Jean-Michel Defoilhoux

Cambodge

Dans l'impasse

Le conflit du Cambodge semble entré dans une phase de normalisation diplomatique, quatre ans après la prise de Phnom Penh par les Vietnamiens. Alors que se poursuivent, à la frontière khméro-thaïlandaise, les opérations de nettoyage menées par les troupes vietnamiennes et, à la frontière sino-vietnamienne, les escarmouches, les deux camps multiplient ballons d'essai, propositions et contre-propositions. Tout se passe comme si, sur fond de combats, chacun voulait tester la volonté de dialogue de l'adversaire, afin de déterminer jusqu'où, le moment venu, il sera possible d'aller sur la voie d'un compromis.

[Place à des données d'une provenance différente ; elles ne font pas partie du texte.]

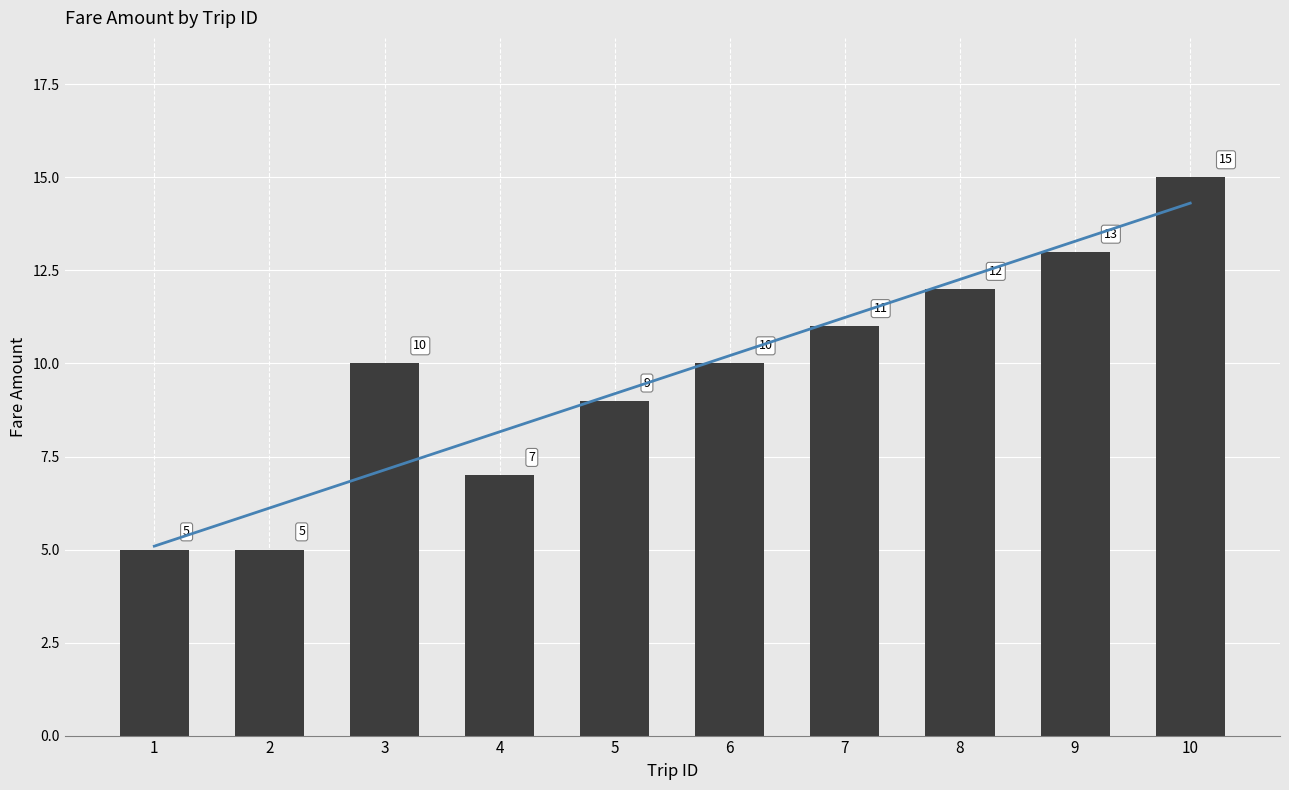

Read the value at 5, to the nearest 5.

10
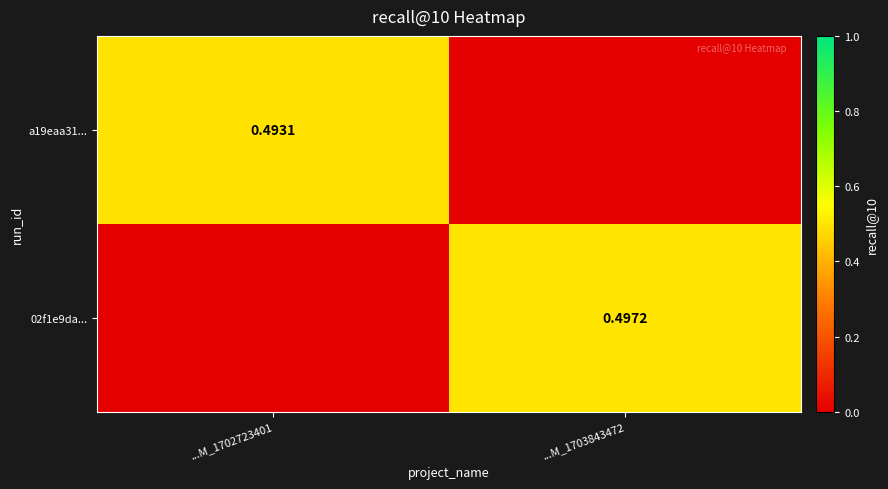

Is the value of 02f1e9da... at ...M_1703843472 greater than the value of a19eaa31... at ...M_1702723401?

Yes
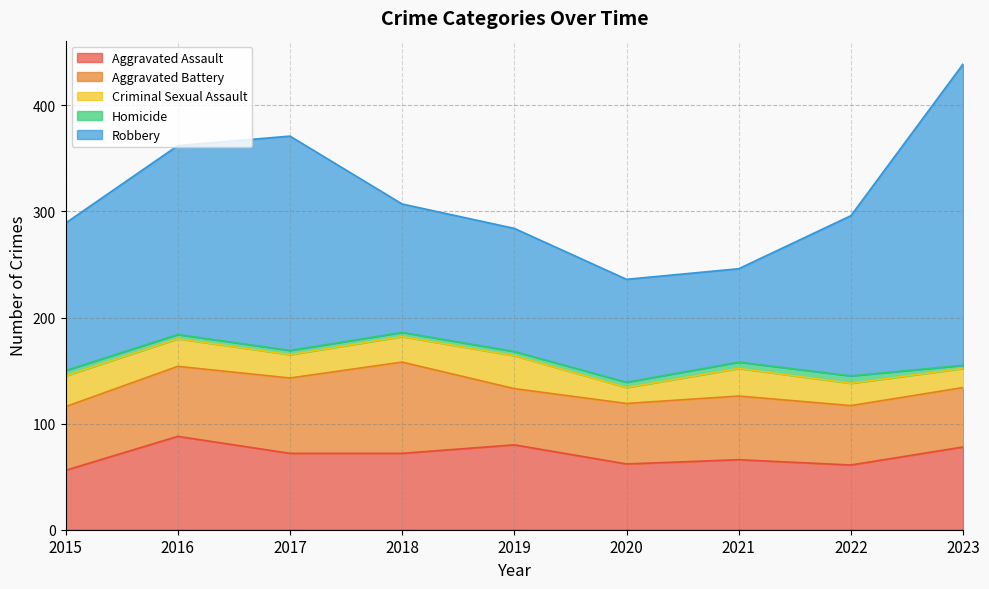

Where does the Aggravated Battery series first go above 60?

2016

Fidèle à sa tactique de « négocier tout en combattant », le Viêt-nam tente en début d'année d'en finir avec les sanctuaires khmers rouges et nationalistes de la frontière thaïlandaise. Ses troupes déclenchent, en janvier et en avril, des raids contre les camps de maquisards implantés dans le no man's land qui sépare le Cambodge de la Thaïlande. Souvent engagés malgré eux dans les rangs de la résistance, les réfugiés (ils sont plus de 150 000 en Thaïlande) sont victimes des combats, auxquels participent l'armée et l'aviation thaïlandaises, à la suite d'incursions vietnamiennes.

Parallèlement, les manœuvres diplomatiques se développent entre les acteurs principaux de la crise : Hanoi et Pékin plus que jamais ennemis, Bangkok et Phnom Penh toujours hostiles, le prince Sihanouk, président de la coalition antivietnamienne, ses alliés-rivaux nationalistes et khmers rouges ; enfin, les pays de l'ASEAN (Indonésie, Malaysia, Philippines, Singapour, Thaïlande), que rend perplexes cette diplomatie des petits pas qui s'amorce aux dépens du peuple cambodgien.

Manœuvres diplomatiques

Le premier sommet des chefs d'État, de partis et de gouvernements indochinois depuis la fin de la guerre du Viêt-nam se tient les 22 et 23 février à Vientiane, au Laos, en présence des dirigeants du Viêt-nam, du Cambodge et du Laos. Hanoi annonce son intention de procéder au retrait progressif de ses troupes du Cambodge. Les Vietnamiens posent trois conditions pour que ce retrait soit total : que cesse la menace chinoise sur le Cambodge ; que prenne fin l'utilisation du territoire thaïlandais par les nationalistes et les khmers rouges ; et que la paix revienne totalement au Cambodge et à sa frontière occidentale.

Pékin ignore les offres du Viêt-nam, mais la Chine populaire réplique, le 1er mars, en rendant publics les points de ce qui, un jour, pourrait amorcer une négociation sur le Cambodge. Le retrait total des troupes vietnamiennes demeure la condition essentielle à toute solution, mais la Chine n'exige plus, apparemment, que ce retrait total ait lieu avant le début des pourparlers. La publication d'un calendrier, suivie d'un premier désengagement militaire, pourrait suffire initialement.

Les Vietnamiens rejettent le plan chinois. C'est donc l'impasse. Pour la première fois, pourtant, il apparaît que les deux camps, tout en affirmant leurs divergences, manifestent une certaine volonté de négocier.

S'agit-il simplement d'opérations de propagande à la veille du sommet non-aligné de New Delhi (du 7 au 12 mars) ? S'agit-il de prendre date, à quelques mois du traditionnel débat à l'ONU sur le Cambodge à l'automne ? Ou sont-ce les prémices d'une future négociation ?

Offensive de charme

Quoi qu'il en soit, le Viêt-nam développe son offensive du sourire en direction des pays de l'ASEAN. Hanoi n'exige plus, pour retirer ses troupes du Cambodge, l'évacuation des bases étrangères en Asie, et procède, le 2 mai, à un spectaculaire repli d'une division d'élite (15 000 hommes environ), qui repasse la frontière avec armes et bagages. Cependant, le ministre vietnamien des Affaires étrangères, Nguyen Co Thach, effectuant une tournée en Asie, invite à Hanoi son collègue thaïlandais Sithi Sawatesila. Le gouvernement provietnamien de Phnom Penh annonce, le 20 juillet, qu'il ne réclame plus de participer à une éventuelle négociation entre l'ASEAN et les pays d'Indochine, si cela peut faciliter les contacts.